• What needs to be done:
Pick out every line in the records below that contains the word "label", and copy each one.

-- START Input for this task --

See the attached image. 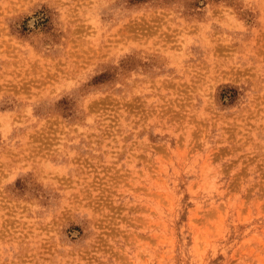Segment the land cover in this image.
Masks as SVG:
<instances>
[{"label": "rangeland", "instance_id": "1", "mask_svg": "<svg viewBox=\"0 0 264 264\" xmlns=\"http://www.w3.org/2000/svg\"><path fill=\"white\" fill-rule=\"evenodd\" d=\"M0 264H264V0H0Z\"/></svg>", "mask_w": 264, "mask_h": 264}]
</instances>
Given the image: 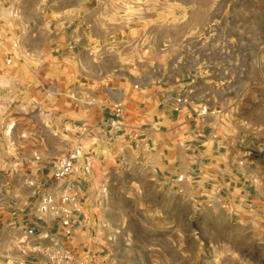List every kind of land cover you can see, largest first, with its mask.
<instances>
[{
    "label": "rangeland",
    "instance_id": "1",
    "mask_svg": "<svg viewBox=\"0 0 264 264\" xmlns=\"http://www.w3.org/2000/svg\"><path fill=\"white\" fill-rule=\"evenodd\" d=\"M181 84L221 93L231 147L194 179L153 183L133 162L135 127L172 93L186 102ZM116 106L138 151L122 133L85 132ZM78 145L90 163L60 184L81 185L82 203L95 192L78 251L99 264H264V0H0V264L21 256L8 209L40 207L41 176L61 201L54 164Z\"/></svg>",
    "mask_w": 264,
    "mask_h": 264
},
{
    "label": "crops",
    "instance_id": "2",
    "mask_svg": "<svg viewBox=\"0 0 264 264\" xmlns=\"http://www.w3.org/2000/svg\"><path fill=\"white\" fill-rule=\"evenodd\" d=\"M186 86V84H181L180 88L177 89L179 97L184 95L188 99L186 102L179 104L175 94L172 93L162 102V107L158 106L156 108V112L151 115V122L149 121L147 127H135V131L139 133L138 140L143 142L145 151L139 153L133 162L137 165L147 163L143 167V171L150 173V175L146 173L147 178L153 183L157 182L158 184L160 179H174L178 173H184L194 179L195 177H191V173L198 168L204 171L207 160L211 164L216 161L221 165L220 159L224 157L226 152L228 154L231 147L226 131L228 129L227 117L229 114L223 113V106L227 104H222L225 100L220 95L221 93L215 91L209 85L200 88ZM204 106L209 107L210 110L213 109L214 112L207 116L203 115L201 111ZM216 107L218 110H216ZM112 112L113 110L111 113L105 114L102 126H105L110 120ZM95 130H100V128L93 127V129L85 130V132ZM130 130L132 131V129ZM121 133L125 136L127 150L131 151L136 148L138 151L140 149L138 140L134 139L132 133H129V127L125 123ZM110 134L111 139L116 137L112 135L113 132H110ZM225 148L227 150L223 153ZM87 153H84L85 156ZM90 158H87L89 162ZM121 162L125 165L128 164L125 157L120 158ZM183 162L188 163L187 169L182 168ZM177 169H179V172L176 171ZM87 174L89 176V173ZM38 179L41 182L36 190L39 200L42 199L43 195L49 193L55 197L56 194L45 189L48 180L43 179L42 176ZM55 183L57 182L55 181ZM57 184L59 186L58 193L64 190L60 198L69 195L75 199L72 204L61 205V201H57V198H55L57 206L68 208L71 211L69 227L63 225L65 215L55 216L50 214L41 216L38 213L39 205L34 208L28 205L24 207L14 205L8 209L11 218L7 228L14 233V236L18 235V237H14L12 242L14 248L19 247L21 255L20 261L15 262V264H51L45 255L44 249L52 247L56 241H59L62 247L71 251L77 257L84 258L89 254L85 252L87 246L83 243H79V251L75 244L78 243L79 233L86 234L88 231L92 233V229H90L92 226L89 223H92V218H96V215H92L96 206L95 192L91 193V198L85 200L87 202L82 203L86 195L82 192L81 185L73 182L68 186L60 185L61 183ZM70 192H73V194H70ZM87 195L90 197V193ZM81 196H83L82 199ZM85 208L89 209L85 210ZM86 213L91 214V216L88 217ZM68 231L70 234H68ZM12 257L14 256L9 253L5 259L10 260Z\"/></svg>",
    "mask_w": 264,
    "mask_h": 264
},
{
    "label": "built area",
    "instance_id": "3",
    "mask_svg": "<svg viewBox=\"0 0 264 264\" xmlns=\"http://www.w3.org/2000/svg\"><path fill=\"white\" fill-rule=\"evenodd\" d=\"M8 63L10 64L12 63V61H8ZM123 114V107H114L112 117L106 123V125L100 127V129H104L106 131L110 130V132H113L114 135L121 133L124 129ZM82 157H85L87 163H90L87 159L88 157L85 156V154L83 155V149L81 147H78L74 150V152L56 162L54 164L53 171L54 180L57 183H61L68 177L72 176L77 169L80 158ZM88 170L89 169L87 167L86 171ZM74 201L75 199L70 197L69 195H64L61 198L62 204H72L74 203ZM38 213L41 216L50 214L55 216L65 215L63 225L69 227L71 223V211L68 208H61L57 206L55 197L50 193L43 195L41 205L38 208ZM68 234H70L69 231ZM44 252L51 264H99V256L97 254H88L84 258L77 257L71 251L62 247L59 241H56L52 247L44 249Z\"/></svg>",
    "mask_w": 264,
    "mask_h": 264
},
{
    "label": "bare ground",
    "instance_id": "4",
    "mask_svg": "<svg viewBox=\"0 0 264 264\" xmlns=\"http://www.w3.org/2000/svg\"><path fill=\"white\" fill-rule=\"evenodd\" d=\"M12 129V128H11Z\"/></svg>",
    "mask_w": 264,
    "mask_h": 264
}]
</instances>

-- END Input for this task --

• Result below:
[{"label": "rangeland", "instance_id": "1", "mask_svg": "<svg viewBox=\"0 0 264 264\" xmlns=\"http://www.w3.org/2000/svg\"><path fill=\"white\" fill-rule=\"evenodd\" d=\"M0 264H264V0H0Z\"/></svg>", "mask_w": 264, "mask_h": 264}]
    "label": "rangeland",
    "label": "crops",
    "label": "built area",
    "label": "bare ground",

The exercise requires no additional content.